India has been projected to maintain its status as the fastest-growing economy among the largest emerging market and developing nations in terms of both aggregate and per capita GDP, according to the World Bank. The bank has retained its growth forecast for India at 6.3% for the fiscal year 2024.
In its report titled “Global Economic Prospects,” the global development bank highlighted the resilience of private consumption, investment, and the services sector in India as key factors supporting growth in 2023. It predicts a slight pickup in growth until fiscal year 2026, with inflation moving back toward the midpoint of the tolerance range and reforms yielding positive results.
The World Bank acknowledged that private consumption in India was lower in early 2023 due to increased borrowing costs and higher prices, but manufacturing rebounded and investment growth remained strong, supported by increased government capital expenditure and rising corporate profits. Unemployment also decreased to 6.8% in Q1 2023, the lowest level since the start of the Covid-19 pandemic, while labor force participation witnessed a surge.
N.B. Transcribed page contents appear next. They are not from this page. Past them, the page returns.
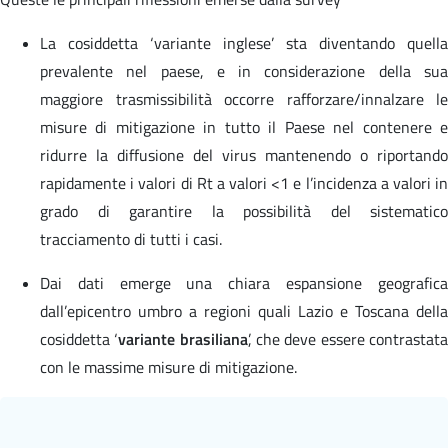
La cosiddetta ‘variante inglese’ sta diventando quella
prevalente nel paese, e in considerazione della sua
maggiore trasmissibilità occorre rafforzare/innalzare le
misure di mitigazione in tutto il Paese nel contenere e
ridurre la diffusione del virus mantenendo o riportando
rapidamente i valori di Rt a valori <1 e l’incidenza a valori in
grado di garantire la possibilità del sistematico
tracciamento di tutti i casi.
Dai dati emerge una chiara espansione geografica
dall’epicentro umbro a regioni quali Lazio e Toscana della
cosiddetta ‘
variante brasiliana
’, che deve essere contrastat
con le massime misure di mitigazione.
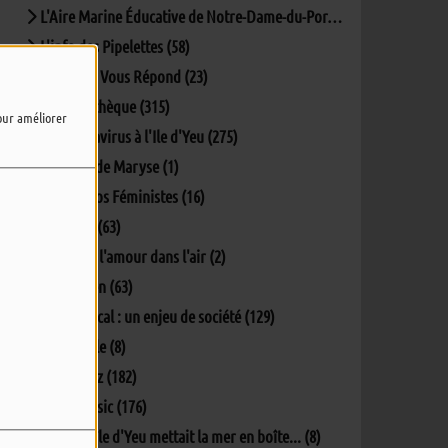
L'Aire Marine Éducative de Notre-Dame-du-Port (5)
L'info des Pipelettes (58)
La Mairie Vous Répond (23)
La Pockythèque (315)
pour améliorer
Le coronavirus à l'Ile d'Yeu (275)
Lectures de Maryse (1)
Les Ec(h)os Féministes (16)
Matinale (63)
Oh y'a de l'amour dans l'air (2)
Parlons-en (63)
Penser local : un enjeu de société (129)
Percept'île (8)
Phil's Jazz (182)
Phil's Music (176)
Quand L'île d'Yeu mettait la mer en boîte... (8)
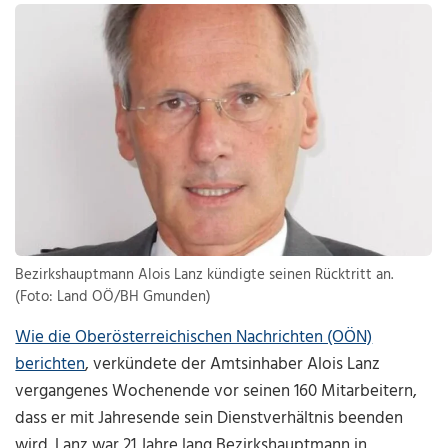
Bezirkshauptmann Alois Lanz kündigte seinen Rücktritt an.
(Foto: Land OÖ/BH Gmunden)
Wie die Oberösterreichischen Nachrichten (OÖN)
berichten
, verkündete der Amtsinhaber Alois Lanz
vergangenes Wochenende vor seinen 160 Mitarbeitern,
dass er mit Jahresende sein Dienstverhältnis beenden
wird. Lanz war 21 Jahre lang Bezirkshauptmann in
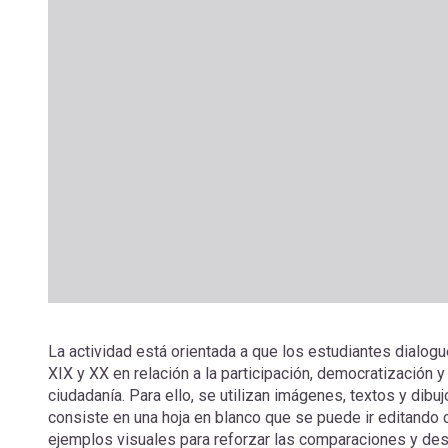
La actividad está orientada a que los estudiantes dialogu
XIX y XX en relación a la participación, democratización y
ciudadanía. Para ello, se utilizan imágenes, textos y dibu
consiste en una hoja en blanco que se puede ir editando 
ejemplos visuales para reforzar las comparaciones y des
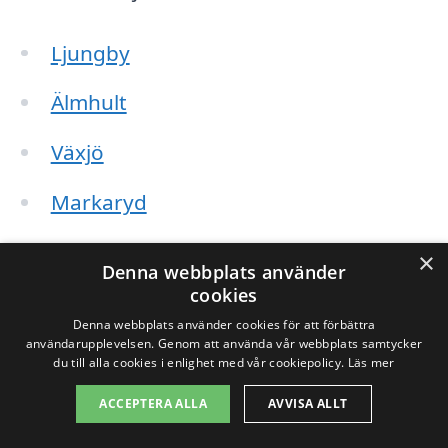
Ljungby
Älmhult
Växjö
Markaryd
Hässleholm
×
Denna webbplats använder
cookies
Osby
Denna webbplats använder cookies för att förbättra
användarupplevelsen. Genom att använda vår webbplats samtycker
Kälsvik
du till alla cookies i enlighet med vår cookiepolicy.
Läs mer
Hästhult
ACCEPTERA ALLA
AVVISA ALLT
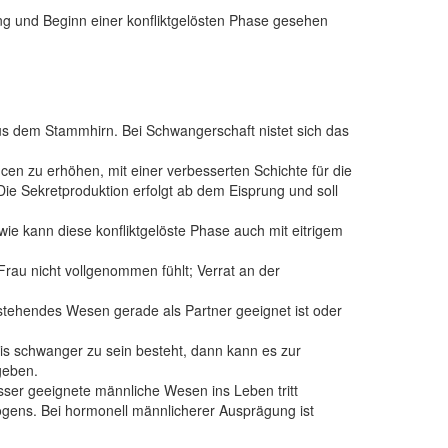
 und Beginn einer konfliktgelösten Phase gesehen
t aus dem Stammhirn. Bei Schwangerschaft nistet sich das
ncen zu erhöhen, mit einer verbesserten Schichte für die
ie Sekretproduktion erfolgt ab dem Eisprung und soll
e kann diese konfliktgelöste Phase auch mit eitrigem
Frau nicht vollgenommen fühlt; Verrat an der
rstehendes Wesen gerade als Partner geeignet ist oder
is schwanger zu sein besteht, dann kann es zur
geben.
ser geeignete männliche Wesen ins Leben tritt
ogens. Bei hormonell männlicherer Ausprägung ist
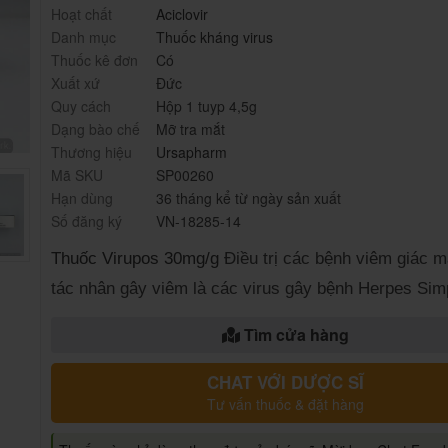
Hoạt chất
Aciclovir
Danh mục
Thuốc kháng virus
Thuốc kê đơn
Có
Xuất xứ
Đức
Quy cách
Hộp 1 tuyp 4,5g
Dạng bào chế
Mỡ tra mắt
Thương hiệu
Ursapharm
Mã SKU
SP00260
Hạn dùng
36 tháng kể từ ngày sản xuất
Số đăng ký
VN-18285-14
Thuốc Virupos 30mg/g
Điều trị các bệnh viêm giác 
tác nhân gây viêm là các virus gây bệnh Herpes Sim
Tìm cửa hàng
CHAT VỚI DƯỢC SĨ
Tư vấn thuốc & đặt hàng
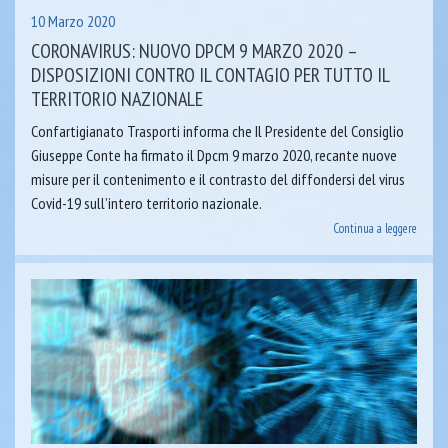
10 Marzo 2020
CORONAVIRUS: NUOVO DPCM 9 MARZO 2020 –
DISPOSIZIONI CONTRO IL CONTAGIO PER TUTTO IL
TERRITORIO NAZIONALE
Confartigianato Trasporti informa che Il Presidente del Consiglio
Giuseppe Conte ha firmato il Dpcm 9 marzo 2020, recante nuove
misure per il contenimento e il contrasto del diffondersi del virus
Covid-19 sull’intero territorio nazionale.
Continua a leggere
The report noted that India’s consumer price inflation returned within the central bank’s tolerance band of 2-6%.
Recent data from the National Statistical Office showed higher-than-expected GDP growth of 6.1% in the March quarter and 7.2% for FY23. This positive data, along with optimistic indicators from high-frequency indicators, led analysts to revise their GDP growth projections for FY24 upward. SBI raised its forecast to 6.7% from 6.2%, while JP Morgan increased its projection to 5.5% from the previous 5%.
On a global scale, the World Bank expects a significant drop in global economic growth to 2.1% in 2023, following monetary policy tightening to curb inflation. However, a modest recovery to 2.4% is anticipated in 2024. The report emphasizes that global growth could be weaker than expected if there is widespread stress in the banking sector or if persistent inflation pressures lead to tighter-than-expected monetary policies.